At Garden State Plaza on a recent Friday night, the chaperone policy was clearly being enforced, with security guards stationed at each entrance and checking IDs of young shoppers they suspected were under 18 and who were not accompanied by an adult chaperone. Some were turned away. A cluster of policemen were also at the gates.
Meanwhile, several amusement parks with chaperone policies are generally requiring teens 15 years old or younger to be accompanied by adult chaperones after 3 p.m. or 4 p.m. every day. The largest group has been amusement park operator Cedar Fair Entertainment Co., which recently implemented adult chaperone policies for at least eight of its 13 parks including Worlds of Fun in Kansas City, Missouri, and King Dominion in Doswell, Virginia.
“Over the past two years, we have seen increasing incidents of unruly and inappropriate behavior across our industry and at other major entertainment venues,” said Gary Rhodes, a spokesman for Cedar Fair in a statement. “We believe these changes will help ensure that our parks continue to provide a safe and positive environment.”
At Worlds of Fun, for example, a fight involving more than 100 teenagers broke out during the park’s opening weekend in early April.
Lauren Stansbury, 14, of Raytown, Missouri, was leaving Worlds of Fun, just before 4 p.m. on a recent Saturday with her cousin.
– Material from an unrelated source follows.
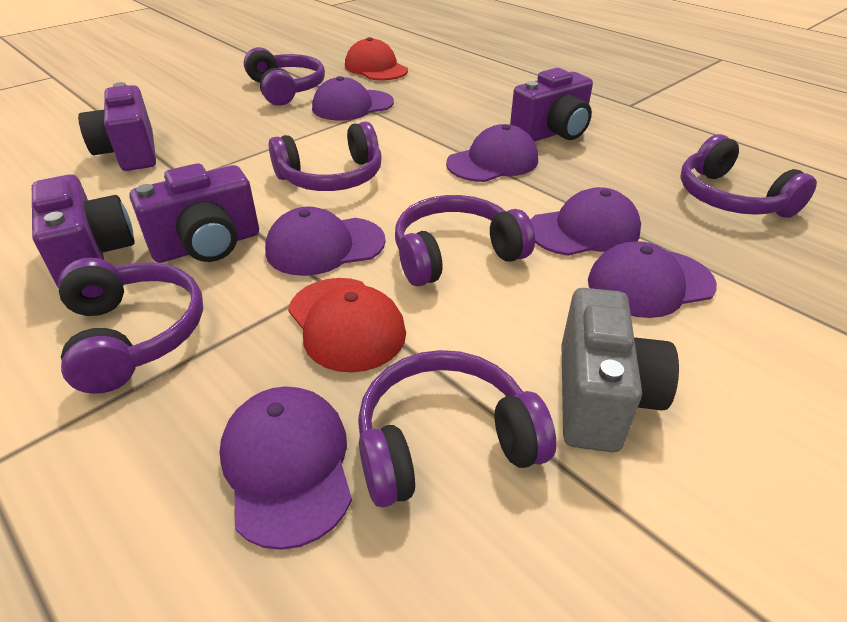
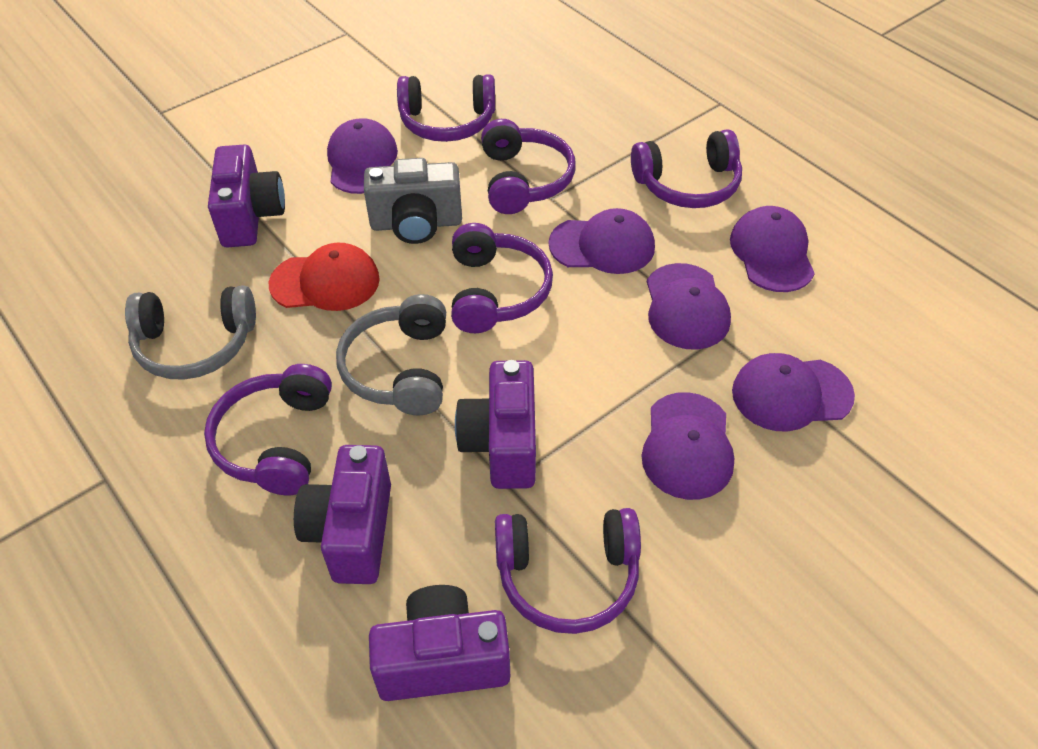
grey headphones: none = 0 -> [125,285,256,380] [336,294,446,415] = 2
red cap: [288,278,406,372] [345,37,408,80] = 2 -> [269,243,380,311] = 1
Both are season pass holders.
“I don’t really like it,” she said, noting that it’s hard to find a parent with time to chaperone. “I think that maybe they should just better their search type thing, like the way that they look for weapons and stuff.”
Some businesses say the new rules have been effective.
The Mall in Columbia, in Columbia, Md., instituted a chaperone policy at the end of March after a rise in disruptive teen behavior over the past eight months, according to senior general manager Mary Williams. She said that the weekend scene has turned into a pleasant family atmosphere because of it.
Noah Peters, district manager at three Capital 8 Theater locations in Missouri and Illinois, said that the chaperone policy implemented in Missouri in October 2021 requires teens under 17 to be accompanied by a parent or legal guardian after 6 p.m. And despite some outcry, it has been a “huge success,” citing anywhere from a 80% to 90% reduction in disruptive episodes.
“The reality is that the amount of money we lose turning those without a chaperone away pales to the amount we were losing providing refunds night after night to frustrated guests whose movie going experience was marred by the noise and disruptions,” Peters said.